WORK TO BE COMPLETED:
Lines to return, exactly: from the line with "rainbow striped umbrella" to the line with "house select_region(0, 226, 24, 535) | 4.40" in the entries below, both included.

DATASET RECORDS:
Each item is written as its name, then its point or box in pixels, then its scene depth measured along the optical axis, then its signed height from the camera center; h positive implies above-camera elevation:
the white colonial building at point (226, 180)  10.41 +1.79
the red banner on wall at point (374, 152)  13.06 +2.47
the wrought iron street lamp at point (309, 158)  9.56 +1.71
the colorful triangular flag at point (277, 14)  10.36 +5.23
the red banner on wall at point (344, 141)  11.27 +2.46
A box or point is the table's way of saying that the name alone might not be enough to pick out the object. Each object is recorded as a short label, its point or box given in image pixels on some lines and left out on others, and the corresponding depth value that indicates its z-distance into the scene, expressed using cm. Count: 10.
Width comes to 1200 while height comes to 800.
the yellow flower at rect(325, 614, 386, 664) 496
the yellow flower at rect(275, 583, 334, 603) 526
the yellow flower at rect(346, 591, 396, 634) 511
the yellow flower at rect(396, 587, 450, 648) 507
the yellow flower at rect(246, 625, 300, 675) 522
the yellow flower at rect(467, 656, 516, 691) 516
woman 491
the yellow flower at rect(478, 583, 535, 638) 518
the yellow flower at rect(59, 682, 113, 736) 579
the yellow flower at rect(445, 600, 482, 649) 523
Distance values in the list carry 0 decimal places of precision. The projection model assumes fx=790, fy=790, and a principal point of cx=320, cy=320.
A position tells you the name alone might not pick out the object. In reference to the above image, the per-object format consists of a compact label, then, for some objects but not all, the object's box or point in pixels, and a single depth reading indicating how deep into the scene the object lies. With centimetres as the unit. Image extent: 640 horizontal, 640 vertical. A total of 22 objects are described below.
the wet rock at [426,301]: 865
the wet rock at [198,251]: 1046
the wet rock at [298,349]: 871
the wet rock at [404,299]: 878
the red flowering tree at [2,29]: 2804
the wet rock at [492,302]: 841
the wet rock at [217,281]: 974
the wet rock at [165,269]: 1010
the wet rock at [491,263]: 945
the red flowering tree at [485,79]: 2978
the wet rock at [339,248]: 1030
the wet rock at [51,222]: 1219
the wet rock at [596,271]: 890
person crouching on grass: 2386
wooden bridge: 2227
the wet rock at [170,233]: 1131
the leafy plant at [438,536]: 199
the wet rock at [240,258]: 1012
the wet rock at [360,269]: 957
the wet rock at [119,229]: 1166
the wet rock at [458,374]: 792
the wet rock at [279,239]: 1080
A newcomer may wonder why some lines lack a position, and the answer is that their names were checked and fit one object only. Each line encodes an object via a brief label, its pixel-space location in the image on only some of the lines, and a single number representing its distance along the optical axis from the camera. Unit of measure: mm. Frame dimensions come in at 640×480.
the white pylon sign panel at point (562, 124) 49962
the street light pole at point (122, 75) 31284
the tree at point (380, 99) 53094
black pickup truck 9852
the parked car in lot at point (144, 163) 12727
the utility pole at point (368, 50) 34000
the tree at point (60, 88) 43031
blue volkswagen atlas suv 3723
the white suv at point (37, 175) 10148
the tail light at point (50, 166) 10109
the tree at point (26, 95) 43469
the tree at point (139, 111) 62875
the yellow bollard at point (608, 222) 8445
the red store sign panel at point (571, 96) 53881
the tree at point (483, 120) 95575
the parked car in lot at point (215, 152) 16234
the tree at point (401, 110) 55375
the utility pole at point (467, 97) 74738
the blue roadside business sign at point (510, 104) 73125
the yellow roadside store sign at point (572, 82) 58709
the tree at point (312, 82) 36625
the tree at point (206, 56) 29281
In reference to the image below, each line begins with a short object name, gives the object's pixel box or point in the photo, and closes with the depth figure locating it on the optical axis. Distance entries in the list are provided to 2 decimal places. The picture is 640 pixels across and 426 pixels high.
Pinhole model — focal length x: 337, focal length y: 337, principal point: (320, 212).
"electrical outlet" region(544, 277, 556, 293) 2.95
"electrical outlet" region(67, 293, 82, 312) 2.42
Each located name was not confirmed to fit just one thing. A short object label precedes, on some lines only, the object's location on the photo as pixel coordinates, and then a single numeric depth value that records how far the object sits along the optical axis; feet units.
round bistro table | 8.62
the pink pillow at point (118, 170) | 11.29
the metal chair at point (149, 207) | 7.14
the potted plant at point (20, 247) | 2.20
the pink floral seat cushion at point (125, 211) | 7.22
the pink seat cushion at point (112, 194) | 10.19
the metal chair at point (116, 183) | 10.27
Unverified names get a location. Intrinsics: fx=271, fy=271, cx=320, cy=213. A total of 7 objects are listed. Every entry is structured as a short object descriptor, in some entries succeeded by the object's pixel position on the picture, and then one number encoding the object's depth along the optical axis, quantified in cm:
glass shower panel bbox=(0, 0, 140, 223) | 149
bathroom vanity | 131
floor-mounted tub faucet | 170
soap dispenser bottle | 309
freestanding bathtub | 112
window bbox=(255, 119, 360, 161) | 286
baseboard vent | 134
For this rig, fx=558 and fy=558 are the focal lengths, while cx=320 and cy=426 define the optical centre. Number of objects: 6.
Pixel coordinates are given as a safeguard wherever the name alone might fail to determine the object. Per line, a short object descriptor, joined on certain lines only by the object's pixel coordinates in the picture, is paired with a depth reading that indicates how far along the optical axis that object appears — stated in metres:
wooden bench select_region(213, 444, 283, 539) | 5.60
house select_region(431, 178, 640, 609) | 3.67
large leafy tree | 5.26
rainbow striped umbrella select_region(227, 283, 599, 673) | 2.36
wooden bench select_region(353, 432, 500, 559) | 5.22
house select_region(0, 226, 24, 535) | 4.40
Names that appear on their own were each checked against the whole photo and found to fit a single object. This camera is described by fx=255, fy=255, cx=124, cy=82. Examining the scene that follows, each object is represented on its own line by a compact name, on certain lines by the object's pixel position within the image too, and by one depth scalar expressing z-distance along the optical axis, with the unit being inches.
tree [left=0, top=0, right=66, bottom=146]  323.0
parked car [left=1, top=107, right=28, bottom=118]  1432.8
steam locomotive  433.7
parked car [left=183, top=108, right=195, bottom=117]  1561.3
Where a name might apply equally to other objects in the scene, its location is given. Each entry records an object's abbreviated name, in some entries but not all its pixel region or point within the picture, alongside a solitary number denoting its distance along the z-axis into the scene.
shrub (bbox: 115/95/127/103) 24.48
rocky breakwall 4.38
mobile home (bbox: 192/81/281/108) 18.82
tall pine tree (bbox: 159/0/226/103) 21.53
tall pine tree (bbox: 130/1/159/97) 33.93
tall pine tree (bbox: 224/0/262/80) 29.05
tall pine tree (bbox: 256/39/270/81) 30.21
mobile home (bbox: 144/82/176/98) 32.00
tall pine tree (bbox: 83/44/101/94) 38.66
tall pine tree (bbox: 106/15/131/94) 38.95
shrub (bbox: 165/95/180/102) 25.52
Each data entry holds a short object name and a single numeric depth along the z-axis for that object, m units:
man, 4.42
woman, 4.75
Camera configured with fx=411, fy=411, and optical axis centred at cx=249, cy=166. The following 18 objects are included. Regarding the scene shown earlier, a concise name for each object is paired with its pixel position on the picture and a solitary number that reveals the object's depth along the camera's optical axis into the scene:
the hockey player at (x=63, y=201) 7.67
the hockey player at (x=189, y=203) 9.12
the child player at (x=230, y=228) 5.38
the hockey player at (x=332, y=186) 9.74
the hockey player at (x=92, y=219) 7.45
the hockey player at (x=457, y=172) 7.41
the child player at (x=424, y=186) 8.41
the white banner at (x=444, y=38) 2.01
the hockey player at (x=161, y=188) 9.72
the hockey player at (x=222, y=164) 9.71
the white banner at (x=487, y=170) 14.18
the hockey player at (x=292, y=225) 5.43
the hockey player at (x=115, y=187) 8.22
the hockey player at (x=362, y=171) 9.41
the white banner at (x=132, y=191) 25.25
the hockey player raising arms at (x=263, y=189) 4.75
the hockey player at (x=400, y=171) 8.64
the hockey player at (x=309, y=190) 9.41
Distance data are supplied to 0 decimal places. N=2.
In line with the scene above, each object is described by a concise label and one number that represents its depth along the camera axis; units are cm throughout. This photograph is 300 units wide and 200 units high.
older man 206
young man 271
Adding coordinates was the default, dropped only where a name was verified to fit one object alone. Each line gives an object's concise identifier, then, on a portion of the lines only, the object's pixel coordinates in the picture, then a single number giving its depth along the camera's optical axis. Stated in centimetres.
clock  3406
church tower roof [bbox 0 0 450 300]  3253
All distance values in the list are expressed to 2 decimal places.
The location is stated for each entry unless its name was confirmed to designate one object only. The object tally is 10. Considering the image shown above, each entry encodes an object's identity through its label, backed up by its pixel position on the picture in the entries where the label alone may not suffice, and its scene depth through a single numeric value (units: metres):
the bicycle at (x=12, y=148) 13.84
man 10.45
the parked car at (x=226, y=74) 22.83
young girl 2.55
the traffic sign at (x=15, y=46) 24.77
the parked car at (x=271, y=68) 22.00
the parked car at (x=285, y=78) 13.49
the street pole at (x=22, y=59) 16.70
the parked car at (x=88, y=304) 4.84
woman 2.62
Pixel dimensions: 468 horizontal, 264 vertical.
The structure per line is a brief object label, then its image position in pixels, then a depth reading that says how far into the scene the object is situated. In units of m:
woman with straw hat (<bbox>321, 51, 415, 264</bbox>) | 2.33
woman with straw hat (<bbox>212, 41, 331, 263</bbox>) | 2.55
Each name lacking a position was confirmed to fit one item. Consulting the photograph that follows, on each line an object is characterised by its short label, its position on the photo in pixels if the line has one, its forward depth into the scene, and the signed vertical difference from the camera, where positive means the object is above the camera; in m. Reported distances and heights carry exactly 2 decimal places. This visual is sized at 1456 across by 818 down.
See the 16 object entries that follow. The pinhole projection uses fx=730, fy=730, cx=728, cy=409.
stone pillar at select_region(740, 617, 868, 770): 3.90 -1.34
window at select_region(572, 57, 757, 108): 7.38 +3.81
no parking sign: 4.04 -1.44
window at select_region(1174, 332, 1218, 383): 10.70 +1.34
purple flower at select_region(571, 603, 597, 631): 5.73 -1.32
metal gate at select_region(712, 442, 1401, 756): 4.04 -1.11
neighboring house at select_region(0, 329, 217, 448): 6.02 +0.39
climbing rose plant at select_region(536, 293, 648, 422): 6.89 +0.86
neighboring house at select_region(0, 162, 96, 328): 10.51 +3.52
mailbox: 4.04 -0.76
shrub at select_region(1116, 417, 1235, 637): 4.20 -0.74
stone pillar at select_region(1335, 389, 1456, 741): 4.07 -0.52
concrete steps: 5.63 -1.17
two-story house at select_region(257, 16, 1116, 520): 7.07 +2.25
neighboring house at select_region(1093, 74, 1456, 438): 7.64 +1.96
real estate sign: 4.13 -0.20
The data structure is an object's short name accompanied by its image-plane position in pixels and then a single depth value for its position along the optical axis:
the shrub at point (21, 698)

OUTPUT:
rainbow striped umbrella select_region(227, 283, 599, 673) | 2.36
wooden bench select_region(353, 432, 500, 559) | 5.22
house select_region(0, 226, 24, 535) | 4.40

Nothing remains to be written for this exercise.